Problem statement: How might the interview with the poet Crooker below go on? Write what comes next, starting right after Mike's question about teaching philosophy.

Excerpt to read:

BEGIN

Crooker: No, I don’t. I never know where a poem is going. Robert Frost said: “If you think you know where it’s going, then start there.”
Mike: Where do your ideas come from?
Crooker: Everywhere. I write about what engages me, for whatever weird or quirky reason.
Mike: Are you a trained writer or did you train yourself?
Crooker: Both. I was an English major and art history minor in college, then got a master’s in English Literature. That’s one sort of training. But I don’t have an MFA, or a mentor. I’m “outside the loop,” self-taught, an autodidact.
Mike: Do you write anything other than poetry?
Crooker: Poetry is all I really want to write. I’ve recently done some essays about poetry, and I’ve written twenty or so reviews of books of poetry in the past year.
Mike: When you go back to your early poetry, what’s different about it?
Crooker: In some ways, believe it or not, there’s not a whole lot of difference. My voice showed up right from the beginning. In other ways, though, I know how to do more things now with the material, because of what I’ve learned about the craft. I think my current work has deepened, has more layers and nuances. I’m purposely trying to have 2-3 threads going in a single poem that somehow come back together at the end. Sometimes this works, sometimes it fails, but every day that’s spent with some desk time is a good one.
Mike: In the workshops you conduct, what are the biggest problems you encounter with beginning poets?
Crooker: Especially with the younger ones, it’s very dark and full of angst, or all about love, with too much abstraction— the curse of the beginning poet. There’s nothing concrete—no specific images—that helps you enter their world.
Abstractions are a nice, cozy way to hide behind your feelings. As a teacher, I find that my hardest task is to get people to leap from using abstractions to concrete imagery.
Another way of putting this is “telling, not showing.” Beginning poets want to tell you exactly how to feel. They want to give you the punch line ahead of time. The more serious writer wants to show you things, have a dialogue with the reader that says: “Hopefully, you’ll feel the same thing I feel. But only if I choose the right details.”
Also, when you write for public consumption, you need to have an audience in mind. Poetry is a form of communication, not navel-gazing. You have to imagine who your audience is and how to reach them.
Mike: What is your teaching philosophy?

END

Supplied data:
BEGIN

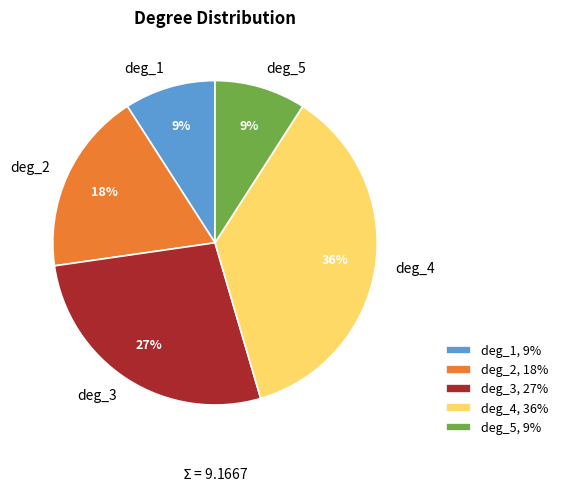

Is deg_2 the majority of the pie?

No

END

Exercise answer:
Crooker: I want people to write about what they’re doing in their real lives, what they’re going through. I don’t want mere decoration, but honest sentences, sensory images.
And let go of control; “let that pony run,” to quote Paul Simon. Allow the poem be what it wants to be. Be funny, if it wants to be funny; be serious, if that’s where it’s going.
One way to approach this as an exercise, is to spend 20 minutes just writing. If you run out of words, keep writing anyway. Then go back and look for the good stuff. Later, when you have the gist of your poem, work on crafting it. Ask yourself: How many adjectives can I get rid of? All the power in your work comes from nouns and verbs, just like it does in other kinds of writing. And get rid of clichés.
The difference between a real writer and an amateur is you have to throw some stuff out. You can’t fall in love with every word. Hemingway once said: “What is left out is often as important as what is left in.” Less is more. Use the fewest words possible to give us the most experience.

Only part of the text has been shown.